Ils trouvèrent Jim et Jif devant la chambre de M. Gé. Jim avait remis son short, et Jif s’était enveloppée dans son drap à fleurettes, entièrement, des pieds à la tête. Elle avait fait un noeud à la poitrine et un à la taille, pour se couvrir partout.
Ils se tenaient par la main et regardaient la porte de la chambre. Et la porte était grande ouverte.
— Oh ! s’exclama Mme Jonas.
Elle se précipita pour entrer enfin dans ce lieu interdit que ne défendaient plus M. Gé ni la porte Jif lui barra le passage avec son bras.
— Non ! M. Gé ne serait pas content !… N’entre pas, mais regarde !… Qu’est-ce que c’est ?Regarde !…
La chambre était entièrement vide, sans un seul meuble, pas même, un siège. La moquette verte semblait n’avoir jamais été foulée. Au milieu de la pièce, sur un petit tapis de soie chinois, carré, bleu, gris et vert pâle, était couché ce que Jim montrait du doigt.
— Une rose ! dit Mme Jonas stupéfaite. C’est une rose !…
— Oh ! On… on dirait, balbutia M. Jonas, celle qu’il… tu sais, il y a seize ans, quand il est entré dans l’ascenseur, il a emporté une rose…
— Une rose…, dit doucement Jim émerveillé.
— Je m’en souviens, dit Mme Jonas. J’étais endormie, couchée sur la civière, j’ai ouvert les yeux et j’ai vu un grand homme blanc qui tenait une rose… Une rose rose… Ça peut pas être la même, évidemment… Mais d’où il la sort ?… Je te parie qu’elle est en plastique !
— Non, dit M. Jonas. Sens…
Le parfum de la rose emplissait la chambre et coulait dans le couloir.
— Comme c’est agréaaable ! dit Jif. C’est la rose ?
— Oui, dit M. Jonas.
— Je la veux ! Jim, donne-la-moi…
— Non, dit Jim. Non ! Elle est à M. Gé, je n’y toucherai pas !
— Tu m’aimes ! Va me la chercher !
— Non !
— Je la veux !
Elle lâcha la main de Jim et fit un pas vers la porte ouverte. Jim se jeta devant elle et lui fit face, ses bras écartés appuyés au chambranle l’empêchant de passer.
— Jim ! dit sa mère, on ne doit rien refuser à une femme enceinte ! Laisse-la entrer !…
— Non ! C’est à M. Gé… Qu’elle la demande à M. Gé !…
— Monsieur Gé, demanda Jif, vous me donnez la rose ?
Jif et Jim attendaient la réponse, le visage un peu levé vers le plafond, comme toujours quand ils interrogeaient M. Gé absent, mais M. Gé ne répondait pas.
Mme Jonas, gênée, commença à se demander comment elle allait dire à Jim ce qu’elle avait fait, et comment il allait le prendre.
— Monsieur Gé ! répéta Jif impatiente, répondez-moi ! Je voudrais la rose ! Vous me la donnez ?
— Oh ! dit Mme Jonas.
Elle tendit vers l’intérieur de la chambre un doigt qui tremblait un peu. Ils regardèrent tous.

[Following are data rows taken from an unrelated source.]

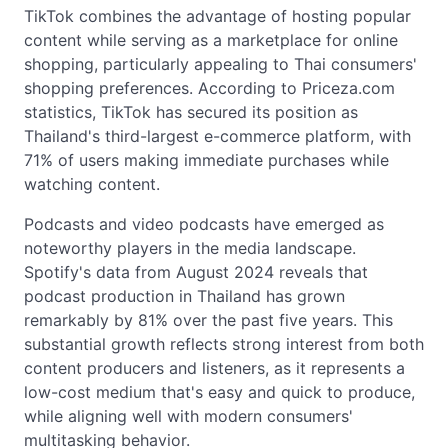
TikTok combines the advantage of hosting popular
content while serving as a marketplace for online
shopping, particularly appealing to Thai consumers'
shopping preferences. According to Priceza.com
statistics, TikTok has secured its position as
Thailand's third-largest e-commerce platform, with
71% of users making immediate purchases while
watching content.
Podcasts and video podcasts have emerged as
noteworthy players in the media landscape.
Spotify's data from August 2024 reveals that
podcast production in Thailand has grown
remarkably by 81% over the past five years. This
substantial growth reflects strong interest from both
content producers and listeners, as it represents a
low-cost medium that's easy and quick to produce,
while aligning well with modern consumers'
multitasking behavior.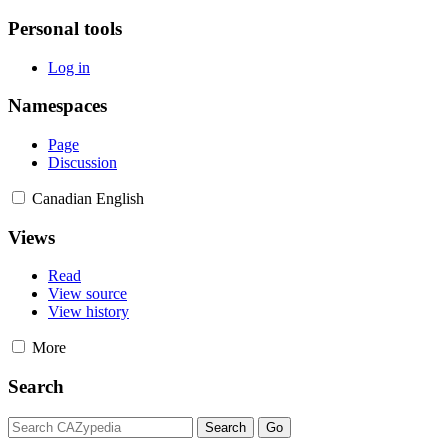
Personal tools
Log in
Namespaces
Page
Discussion
Canadian English
Views
Read
View source
View history
More
Search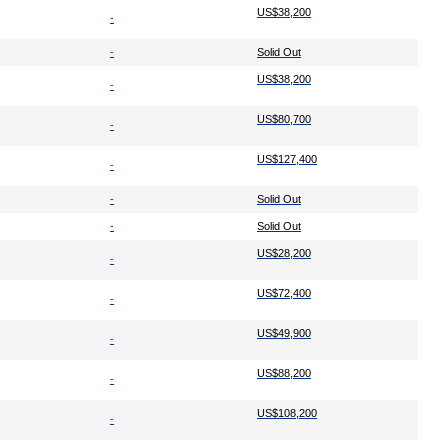
US$38,200
-
-
Solid Out
US$38,200
-
US$80,700
-
US$127,400
-
-
Solid Out
-
Solid Out
US$28,200
-
US$72,400
-
US$49,900
-
US$88,200
-
US$108,200
-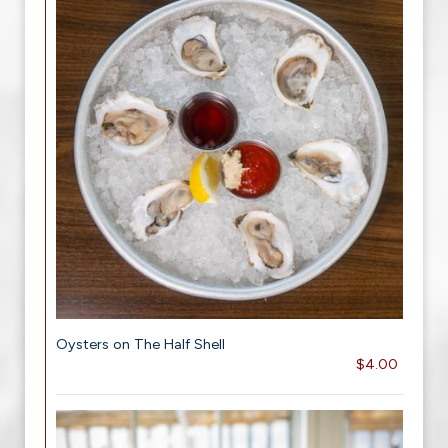
Oysters on The Half Shell
$4.00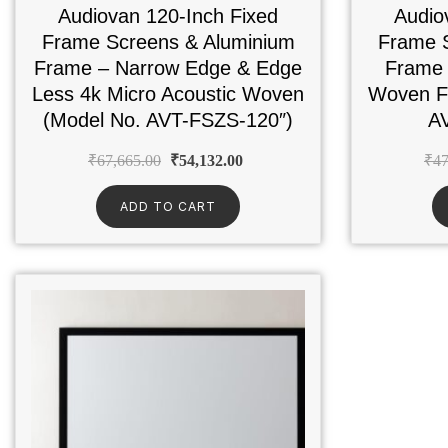
Audiovan 120-Inch Fixed
Audio
Frame Screens & Aluminium
Frame 
Frame – Narrow Edge & Edge
Frame 
Less 4k Micro Acoustic Woven
Woven Fa
(Model No. AVT-FSZS-120″)
A
₹
67,665.00
₹
54,132.00
₹
47
ADD TO CART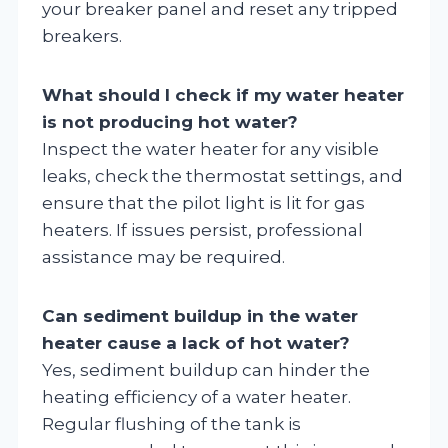
your breaker panel and reset any tripped
breakers.
What should I check if my water heater
is not producing hot water?
Inspect the water heater for any visible
leaks, check the thermostat settings, and
ensure that the pilot light is lit for gas
heaters. If issues persist, professional
assistance may be required.
Can sediment buildup in the water
heater cause a lack of hot water?
Yes, sediment buildup can hinder the
heating efficiency of a water heater.
Regular flushing of the tank is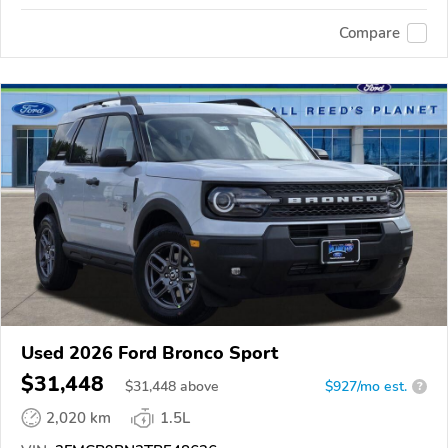
Compare
Used 2026 Ford Bronco Sport
$31,448
$
31,448
above
$927/mo est.
?
2,020 km
1.5L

Sur le précieux tapis, la rose couchée était en train de s’effeuiller. Elle s’ouvrait comme une main lasse. Ses pétales s’écartaient, se détachaient un à un et se posaient doucement autour d’elle.
— C’est un malheur ! dit Jim d’une voix étranglée.
Il se mit à crier :
— Monsieur Gé, il y a un malheur ! Monsieur Gé, répondez ! Monsieur Gé, où êtes-vous ?
Bousculant Jif et ses parents, il se mit à courir dans le couloir en appelant M. Gé et criant le malheur.
— Maman ! dit Jif, en se blottissant contre sa mère.
— N’aie pas peur, ma beline, dit Mme Jonas. C’est une rose qui s’effeuille. Ça arrive à toutes les roses… Mais comment tu es attifée ? Pourquoi tu t’es mis ce machin autour ?
— J’étais nue, dit Jif. Elle appela :
— Jim ! Attends-moi ! Jim !
Et elle se mit à courir, un pan du drap volant derrière elle.
— Eh bien, dit M. Jonas, il ne va pas prendre ça bien du tout, notre garçon. Et comment vas-tu le lui dire ?
— Je lui dirai rien ! Il a pas besoin de savoir ! M. Gé aura disparu, c’est tout… Ça cadre très bien avec son personnage…
C’était la question de son mari qui lui avait, à l’instant même, suggéré la solution. Elle se sentit soulagée d’un poids énorme.
Mais Jim et Jif étaient en train d’apprendre, très exactement, ce qui s’était passé.